JAKARTA – Komisi X Dewan Perwakilan Rakyat Republik Indonesia (DPR R)I dikabarkan akan segera memanggil Menteri Kebudayaan Fadli Zon untuk dimintai penjelasan terkait polemik proyek penulisan ulang sejarah Indonesia yang menuai kontroversi belakangan ini.
Wakil Ketua Komisi X DPR, Lalu Hadrian, menyampaikan bahwa pemanggilan tersebut akan dilakukan dalam rapat kerja terdekat usai masa reses anggota dewan yang berakhir pada akhir Juni 2025. Agenda rapat juga akan membahas pernyataan Fadli terkait klaim pemerkosaan massal dalam peristiwa Mei 1998 yang sempat ia sangkal di ruang publik. “Rencana kami akan undang pada saat rapat kerja (raker),” ujar Lalu singkat saat dihubungi, Selasa (17/06/2025).
Lalu secara tegas mengecam pernyataan Fadli yang menyangkal adanya kekerasan dan pemerkosaan massal terhadap perempuan etnis Tionghoa selama tragedi Mei 1998. Menurutnya, pernyataan tersebut tidak hanya mengabaikan fakta sejarah, tetapi juga melukai para korban dan menghambat proses pemulihan nama baik mereka. “Menutupinya maka sama saja kita merendahkan martabat para korban dan tidak membuka ruang untuk pemulihan nama baik mereka,” ucap Lalu.
Ia menegaskan bahwa sejarah bukanlah milik satu lembaga atau pemerintah semata, melainkan milik seluruh masyarakat. Oleh karena itu, Komisi X DPR akan terus melakukan evaluasi terhadap proses penulisan ulang sejarah yang tengah dikerjakan Kementerian Kebudayaan. “Sejarah bukan dogma. Ia ruang tafsir. Negara seharusnya menjadi fasilitator yang adil, bukan produsen tunggal narasi sejarah nasional,” kata Lalu.

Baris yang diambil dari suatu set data

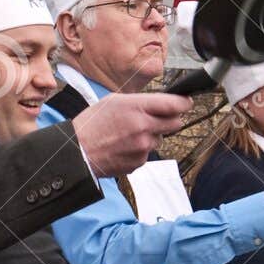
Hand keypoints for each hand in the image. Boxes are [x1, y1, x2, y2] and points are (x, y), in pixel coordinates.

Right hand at [74, 93, 192, 177]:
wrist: (78, 152)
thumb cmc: (92, 124)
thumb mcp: (114, 101)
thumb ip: (140, 102)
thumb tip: (162, 104)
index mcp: (136, 108)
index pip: (174, 104)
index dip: (184, 103)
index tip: (186, 102)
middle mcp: (143, 127)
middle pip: (175, 123)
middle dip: (170, 119)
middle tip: (157, 118)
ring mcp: (143, 147)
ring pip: (160, 138)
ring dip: (151, 135)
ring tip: (128, 134)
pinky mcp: (140, 162)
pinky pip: (148, 153)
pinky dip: (140, 149)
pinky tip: (124, 146)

__URAIAN TUGAS__
Salinlah tanpa perubahan bagian berita tentang rencana pemanggilan Menteri Kebudayaan oleh Komisi X DPR, mulai dari "Wakil Ketua Komisi" sampai dengan "dihubungi, Selasa (17/06/2025).".

__JAWABAN AKHIR__
Wakil Ketua Komisi X DPR, Lalu Hadrian, menyampaikan bahwa pemanggilan tersebut akan dilakukan dalam rapat kerja terdekat usai masa reses anggota dewan yang berakhir pada akhir Juni 2025. Agenda rapat juga akan membahas pernyataan Fadli terkait klaim pemerkosaan massal dalam peristiwa Mei 1998 yang sempat ia sangkal di ruang publik. “Rencana kami akan undang pada saat rapat kerja (raker),” ujar Lalu singkat saat dihubungi, Selasa (17/06/2025).